Brief: Leave out every line that comes before the one containing "index pip: (272, 173)", and reproduce the rest of the listing below exactly, through its last line.

Dataset records:

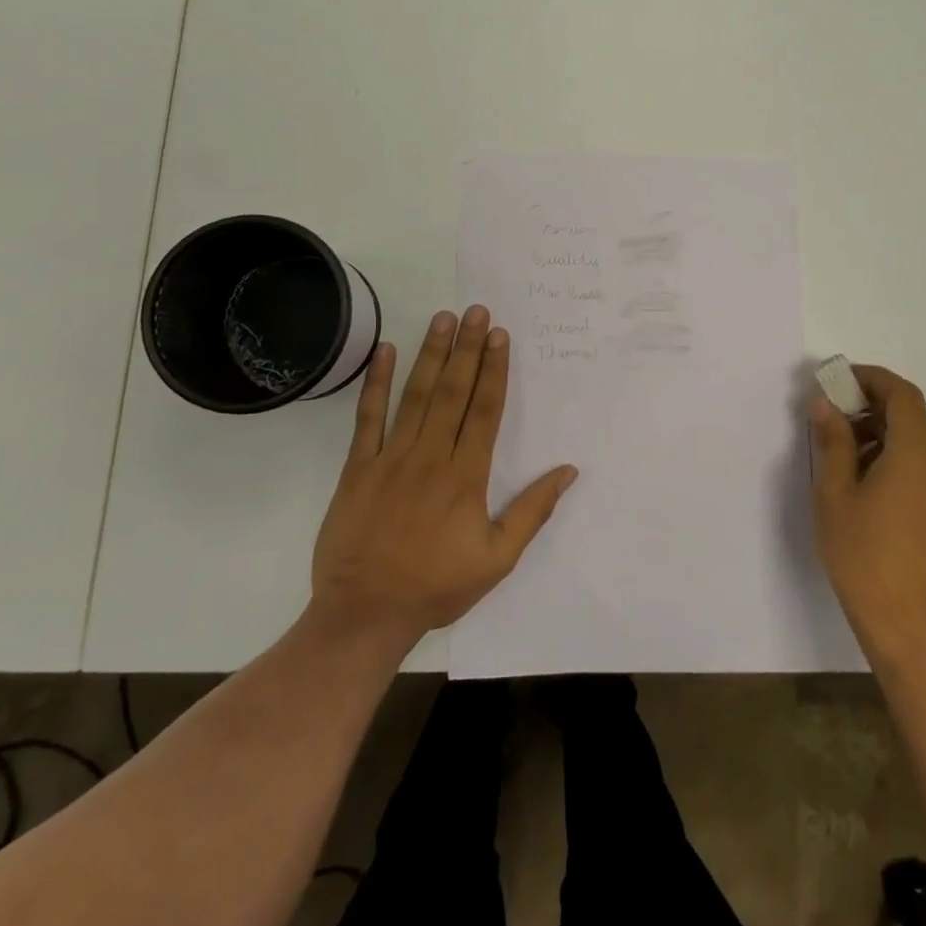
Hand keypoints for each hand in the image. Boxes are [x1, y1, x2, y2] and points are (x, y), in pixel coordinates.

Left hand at [310, 306, 576, 650]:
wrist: (364, 614)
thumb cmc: (436, 587)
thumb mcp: (497, 559)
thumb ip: (533, 511)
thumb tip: (568, 470)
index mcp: (465, 476)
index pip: (485, 410)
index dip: (494, 370)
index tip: (499, 335)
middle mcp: (430, 457)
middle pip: (453, 392)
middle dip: (467, 348)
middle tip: (476, 311)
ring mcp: (390, 459)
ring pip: (415, 396)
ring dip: (431, 354)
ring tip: (443, 318)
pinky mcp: (357, 468)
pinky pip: (367, 418)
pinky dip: (376, 384)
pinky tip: (387, 352)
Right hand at [809, 365, 925, 666]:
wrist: (900, 618)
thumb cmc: (861, 551)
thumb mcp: (835, 491)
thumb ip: (832, 440)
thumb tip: (824, 403)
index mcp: (916, 454)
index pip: (902, 394)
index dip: (870, 378)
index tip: (836, 379)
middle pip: (911, 412)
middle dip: (871, 400)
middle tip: (831, 408)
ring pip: (915, 435)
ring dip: (880, 426)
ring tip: (838, 442)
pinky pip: (919, 459)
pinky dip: (891, 448)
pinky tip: (860, 470)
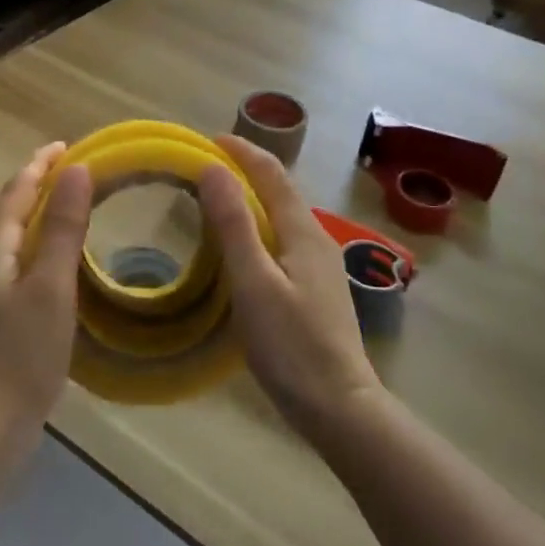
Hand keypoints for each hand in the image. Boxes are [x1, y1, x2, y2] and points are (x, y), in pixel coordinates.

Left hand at [0, 143, 93, 443]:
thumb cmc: (23, 352)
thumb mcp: (52, 285)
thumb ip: (65, 227)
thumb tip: (78, 170)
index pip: (16, 192)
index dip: (40, 165)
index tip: (67, 146)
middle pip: (5, 210)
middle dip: (33, 184)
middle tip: (68, 170)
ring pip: (8, 236)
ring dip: (33, 212)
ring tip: (63, 206)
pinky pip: (13, 259)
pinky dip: (34, 242)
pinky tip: (52, 260)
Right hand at [197, 136, 381, 449]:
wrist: (339, 406)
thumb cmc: (292, 345)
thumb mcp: (253, 282)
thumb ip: (234, 225)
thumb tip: (213, 169)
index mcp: (303, 231)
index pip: (272, 173)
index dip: (242, 151)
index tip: (208, 139)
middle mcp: (316, 239)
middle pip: (280, 190)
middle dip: (246, 170)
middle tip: (205, 166)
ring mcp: (319, 266)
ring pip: (282, 216)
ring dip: (251, 199)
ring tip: (216, 198)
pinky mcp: (315, 289)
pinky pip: (282, 240)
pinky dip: (257, 227)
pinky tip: (241, 247)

Task answer:
index pip: (272, 173)
index dip: (242, 151)
index tip: (208, 139)
middle mcp: (316, 239)
middle pip: (280, 190)
middle dip: (246, 170)
middle tip: (205, 166)
ring mcp: (319, 266)
ring pip: (282, 216)
ring dip: (251, 199)
ring tip: (216, 198)
pinky mcp: (315, 289)
pinky pip: (282, 240)
pinky dip: (257, 227)
pinky tip: (241, 247)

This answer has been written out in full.